Claude Joseph Rouget de Lisle (10 May 1760, Montaigu, Jura – 26 June 1836), was a French Army officer of the Revolutionary Wars. He is known for writing the words and music of the Chant de guerre pour l'armée du Rhin in 1792, which would later be known as La Marseillaise and become the French national anthem.
Rouget de Lisle was born in Montaigu, Jura. He entered the army as an engineer and attained the rank of captain. The song that has immortalised him, La Marseillaise was composed at Strasbourg, where Rouget de Lisle was quartered in April 1792. He wrote the words in a fit of patriotic excitement after a public dinner. The piece was at first called Chant de guerre pour l'armée du Rhin ("War Song for the Army of the Rhine") and only received its name of Marseillaise from its adoption by the Provençal volunteers whom Barbaroux introduced into Paris and who were prominent in the storming of the Tuileries Palace on the 10 August.
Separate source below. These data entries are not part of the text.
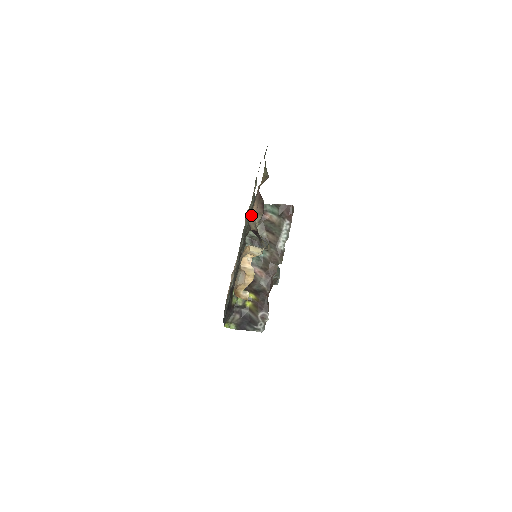
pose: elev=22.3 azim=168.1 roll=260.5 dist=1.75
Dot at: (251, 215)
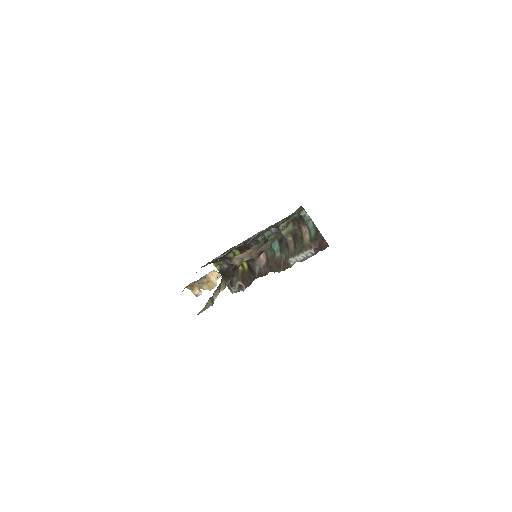
Dot at: (238, 255)
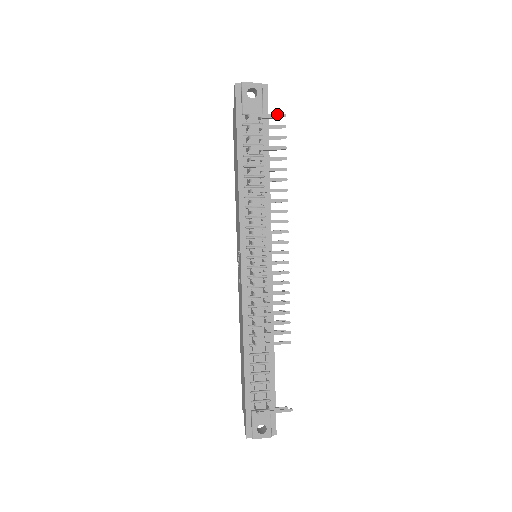
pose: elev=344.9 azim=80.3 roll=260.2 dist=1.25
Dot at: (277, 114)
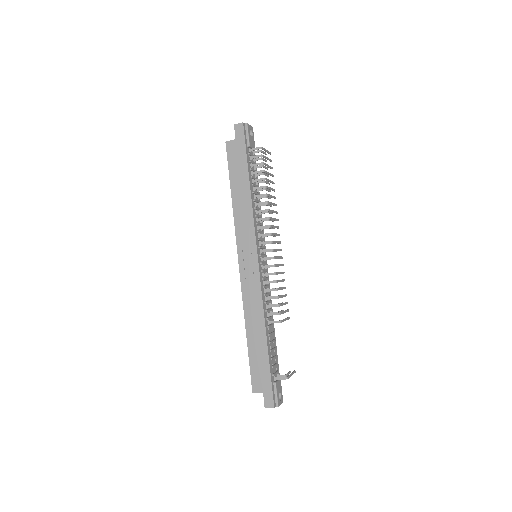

Rouget de Lisle was a royalist and was cashiered and thrown into prison in 1793, narrowly escaping the guillotine. He was freed during the Thermidorian Reaction.
Rouget de Lisle wrote a few other songs of the same kind as the Marseillaise and in 1825 he published Chants français (French Songs) in which he set to music fifty songs by various authors. His Essais en vers et en prose (Attempts in Verse and Prose, 1797) contains the Marseillaise; a prose tale Adelaide et Monville of the sentimental kind; and some occasional poems.
He died in poverty in Choisy-le-Roi, Seine-et-Oise.[1] His ashes were transferred from Choisy-le-Roi cemetery to the Invalides on 14 July 1915, during World War I. A monument was erected to his memory in Lons-Le-Saunier.[1]